As the evidence mounted for no duplicates, an obverse finding began to develop. All of the 71 groups of 36,659 observations were unanimously documenting the infallibility of originality morphology as a law affecting all objects in the universe. And as each group was statistically analyzed, it was not only statistically significant for each sample as a part of its population, but the 71 populations themselves served as a sample to infer on the nature of the entire universe. That analysis was called the second tier of statistical analysis. That analysis also was statistically significant and gave its conclusion about the entire universe.
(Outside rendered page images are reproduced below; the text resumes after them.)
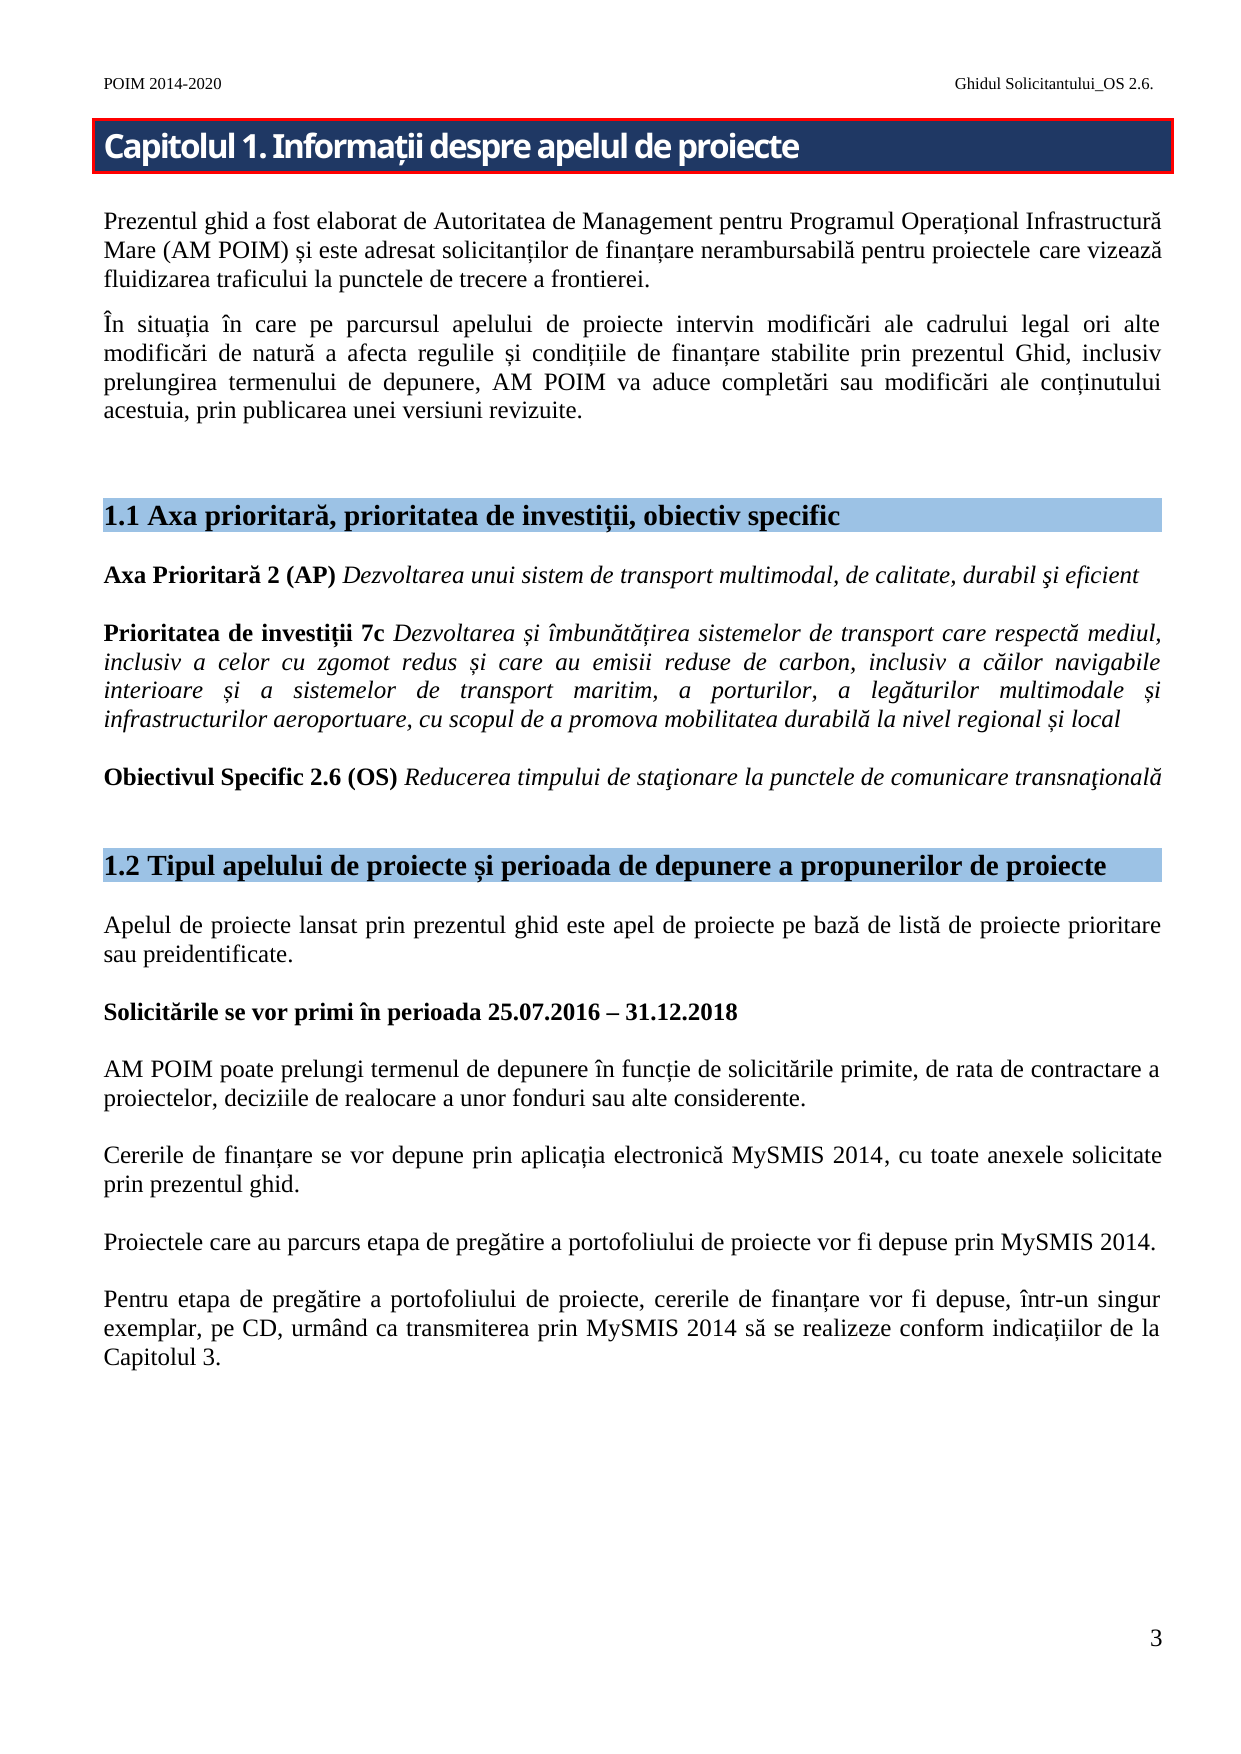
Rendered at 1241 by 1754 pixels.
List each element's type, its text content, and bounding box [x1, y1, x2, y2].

text Pentru etapa de pregătire a portofoliului de proiecte, cererile de finanțare vor fi depuse, într-un singur exemplar, pe CD, urmând ca transmiterea prin MySMIS 2014 să se realizeze conform indicațiilor de la Capitolul 3. [103, 1284, 1162, 1370]
text În situația în care pe parcursul apelului de proiecte intervin modificări ale cadrului legal ori alte modificări de natură a afecta regulile și condițiile de finanțare stabilite prin prezentul Ghid, inclusiv prelungirea termenului de depunere, AM POIM va aduce completări sau modificări ale conținutului acestuia, prin publicarea unei versiuni revizuite. [103, 309, 1162, 424]
text Obiectivul Specific 2.6 (OS) Reducerea timpului de staţionare la punctele de comunicare transnaţională [103, 762, 1162, 791]
text Proiectele care au parcurs etapa de pregătire a portofoliului de proiecte vor fi depuse prin MySMIS 2014. [103, 1227, 1162, 1255]
text Prioritatea de investiții 7c Dezvoltarea și îmbunătățirea sistemelor de transport care respectă mediul, inclusiv a celor cu zgomot redus și care au emisii reduse de carbon, inclusiv a căilor navigabile interioare și a sistemelor de transport maritim, a porturilor, a legăturilor multimodale și infrastructurilor aeroportuare, cu scopul de a promova mobilitatea durabilă la nivel regional și local [103, 618, 1162, 733]
text AM POIM poate prelungi termenul de depunere în funcție de solicitările primite, de rata de contractare a proiectelor, deciziile de realocare a unor fonduri sau alte considerente. [103, 1054, 1162, 1112]
text Cererile de finanțare se vor depune prin aplicația electronică MySMIS 2014, cu toate anexele solicitate prin prezentul ghid. [103, 1140, 1162, 1198]
subtitle Axa prioritară, prioritatea de investiții, obiectiv specific [103, 498, 1162, 532]
subtitle Capitolul 1. Informații despre apelul de proiecte [95, 121, 1171, 171]
subtitle Tipul apelului de proiecte și perioada de depunere a propunerilor de proiecte [103, 848, 1162, 882]
text Axa Prioritară 2 (AP) Dezvoltarea unui sistem de transport multimodal, de calitate, durabil şi eficient [103, 561, 1162, 589]
text Solicitările se vor primi în perioada 25.07.2016 – 31.12.2018 [103, 997, 1162, 1025]
text Prezentul ghid a fost elaborat de Autoritatea de Management pentru Programul Operațional Infrastructură Mare (AM POIM) și este adresat solicitanților de finanțare nerambursabilă pentru proiectele care vizează fluidizarea traficului la punctele de trecere a frontierei. [103, 206, 1162, 292]
text Apelul de proiecte lansat prin prezentul ghid este apel de proiecte pe bază de listă de proiecte prioritare sau preidentificate. [103, 910, 1162, 968]
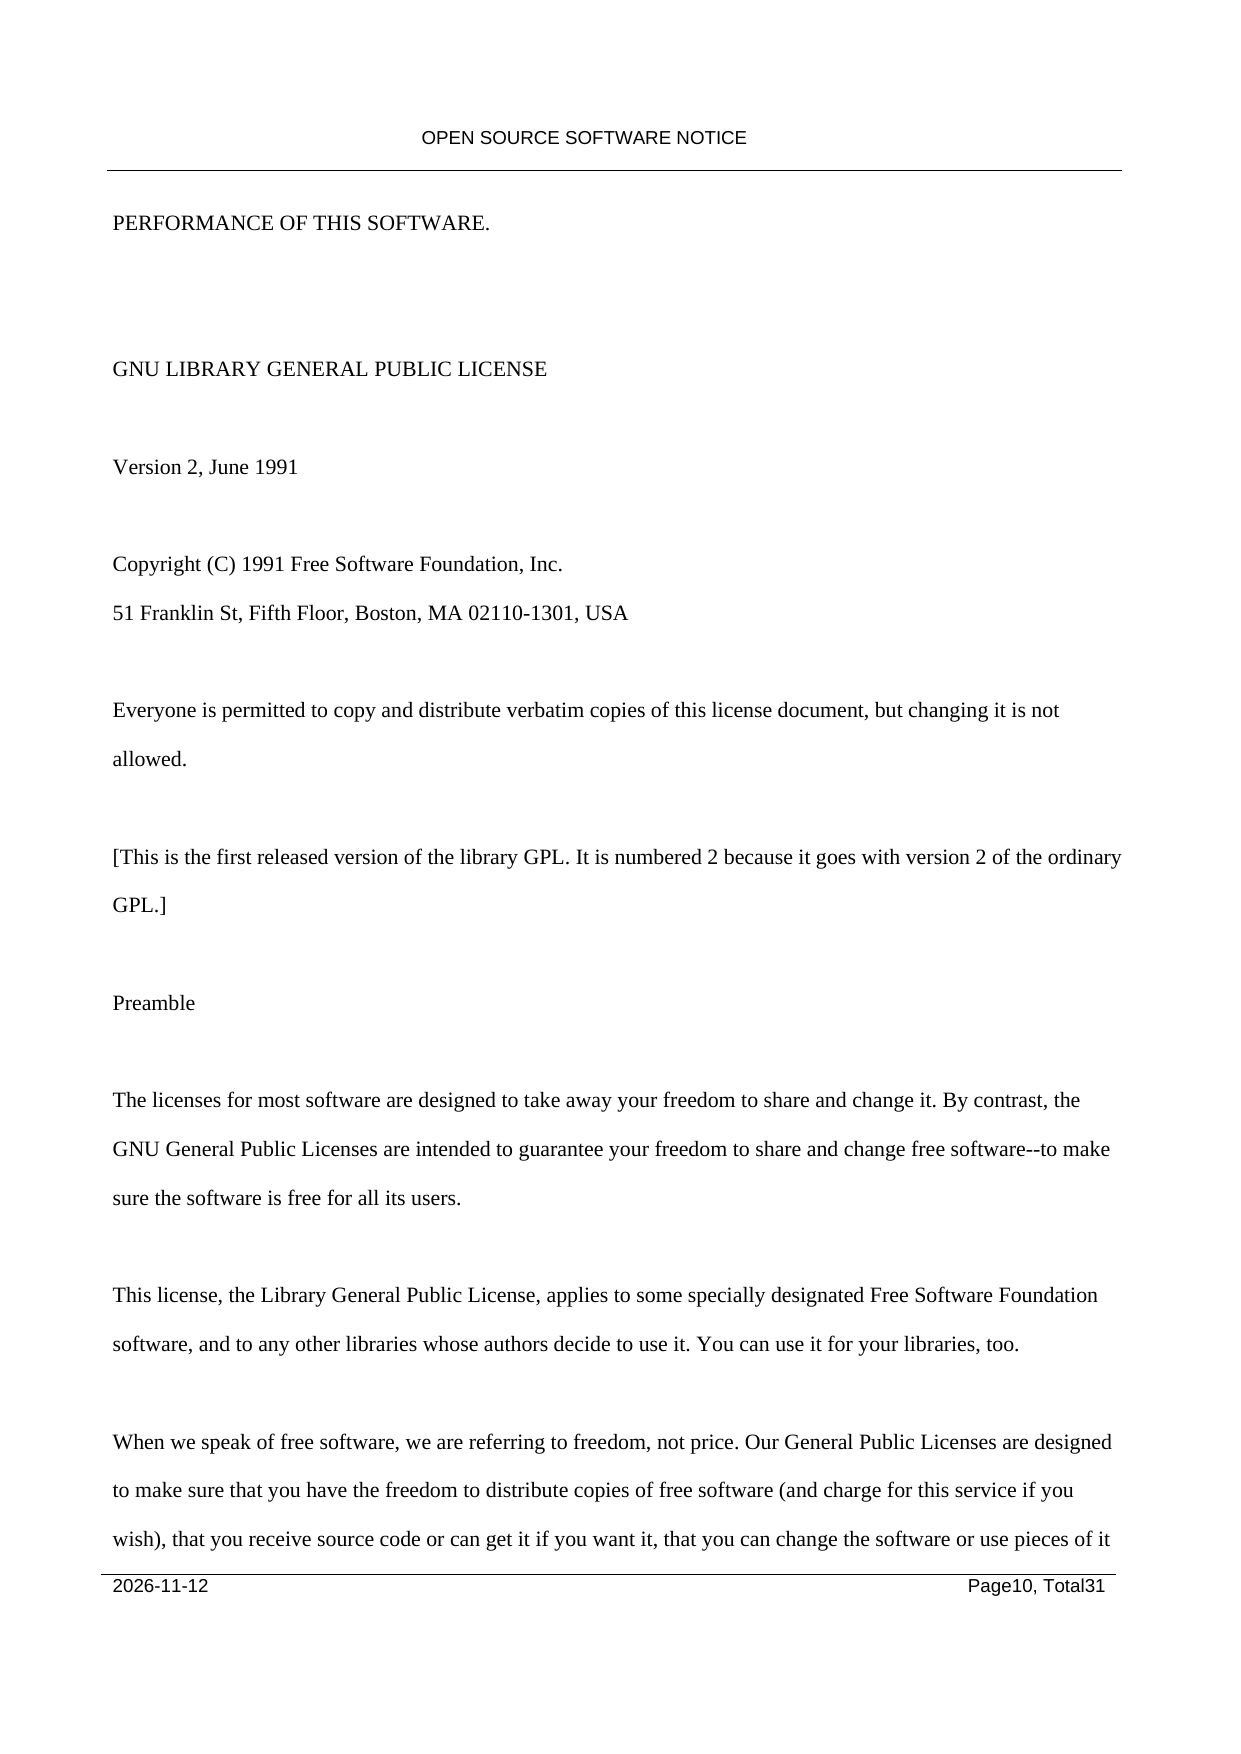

The entire universe was unanimously
composed of original objects.

Given that such a conclusion was new, it became important to calculate the possibility that it was wrong. In science, a usual standard was that a conclusion was considered true and believable if the possibility of being wrong was less than 5 chances in 100 experiments, P < 0.05. The conclusion that all objects in the universe were unanimously original had the possibility of being wrong less than 1 chance in 2 sextillion chances. Or if expressed in the obverse, the conclusion of universal originality had the certainty of a fact. There were no duplicates, no exceptions. For all objects in the universe, regardless of characteristics, animate or inanimate, universal originality was a law.
In conclusion, the morphological originality law unanimously affected every object in the universe.

Note. This new morphological originality law conflicted with a number of well known theories about the universe. However, explicating those conflicts was beyond the scope of the present study.